Very considerably astonished was Sir Edmund to find the programme which had been carved out for the night's amusement. He did not like it; it jarred upon his sense of propriety; and he spoke a hint of this to Miss Hautley. It was the death of his father which had called him home; a father with whom he had lived for the last few years of his life upon terms of estrangement--at any rate, upon one point; was it seemly that his inauguration should be one of gaiety? Yes, Miss Hautley decisively answered. Their friends were not meeting to bewail Sir Rufus's death; _that_ took place months ago; but to welcome his, Sir Edmund's, return, and his entrance on his inheritance.

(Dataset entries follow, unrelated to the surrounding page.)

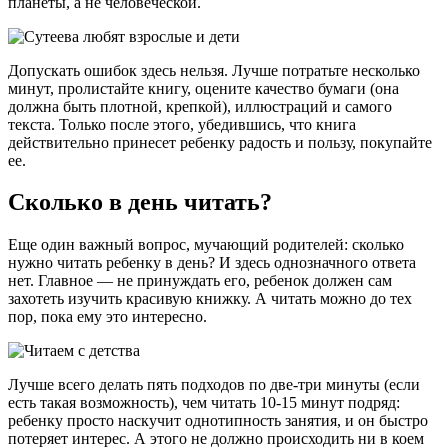
планеты, а не человеческой.
Допускать ошибок здесь нельзя. Лучше потратьте несколько
минут, пролистайте книгу, оцените качество бумаги (она
должна быть плотной, крепкой), иллюстраций и самого
текста. Только после этого, убедившись, что книга
действительно принесет ребенку радость и пользу, покупайте
ее.
Сколько в день читать?
Еще один важный вопрос, мучающий родителей: сколько
нужно читать ребенку в день? И здесь однозначного ответа
нет. Главное — не принуждать его, ребенок должен сам
захотеть изучить красивую книжку. А читать можно до тех
пор, пока ему это интересно.
Лучше всего делать пять подходов по две-три минуты (если
есть такая возможность), чем читать 10-15 минут подряд:
ребенку просто наскучит однотипность занятия, и он быстро
потеряет интерес. А этого не должно происходить ни в коем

Sir Edmund--a sunny-tempered, yielding man, the very opposite in spirit to his dead father, to his live aunt--conceded the point; doing it with all the better grace, perhaps, that there was now no help for it. In an hour's time the guests would be arriving. Miss Hautley inquired curiously as to the point upon which he and Sir Rufus had been at issue; she had never been able to learn it from Sir Rufus. Neither did it now appear that she was likely to learn it from Sir Edmund. It was a private matter, he said, a smile crossing his lips as he spoke; one entirely between himself and his father, and he could not speak of it. It had driven him abroad she believed, Miss Hautley remarked, vexed that she was still to remain in the dark. Yes, acquiesced Sir Edmund; it had driven him abroad and kept him there.
He was ready, and stood in his place to receive his guests; a tall man, of some five-and-thirty years, with a handsome face and pleasant smile upon it. He greeted his old friends cordially, those with whom he had been intimate, and was laughing and talking with the Countess of Elmsley when the announcement "Lady and Miss Verner" caught his ear.
It caused him to turn abruptly. Breaking off in the midst of a sentence, he quitted the countess and went to meet those who had entered. Lady Verner's greeting was a somewhat elaborate one, and he looked round impatiently for Decima.
She stood in the shade behind her mother. Decima? Was _that_ Decima?
What had she done to her cheeks? They wore the crimson hectic which were all too characteristic of Sibylla's. Sir Edmund took her hand.
"I trust you are well?"
"Quite well, thank you," was her murmured answer, drawing away the hand which had barely touched his.
Nothing could be more quiet than the meeting, nothing more simple than the words spoken; nothing, it may be said, more commonplace. But that Decima was suffering from some intense agitation, there could be no doubt; and the next moment her face had turned of that same ghastly hue which had startled her brother Lionel when he was handing her into the carriage. Sir Edmund continued speaking with them a few minutes, and then was called off to receive other guests.
"Have you forgotten how to dance, Edmund?"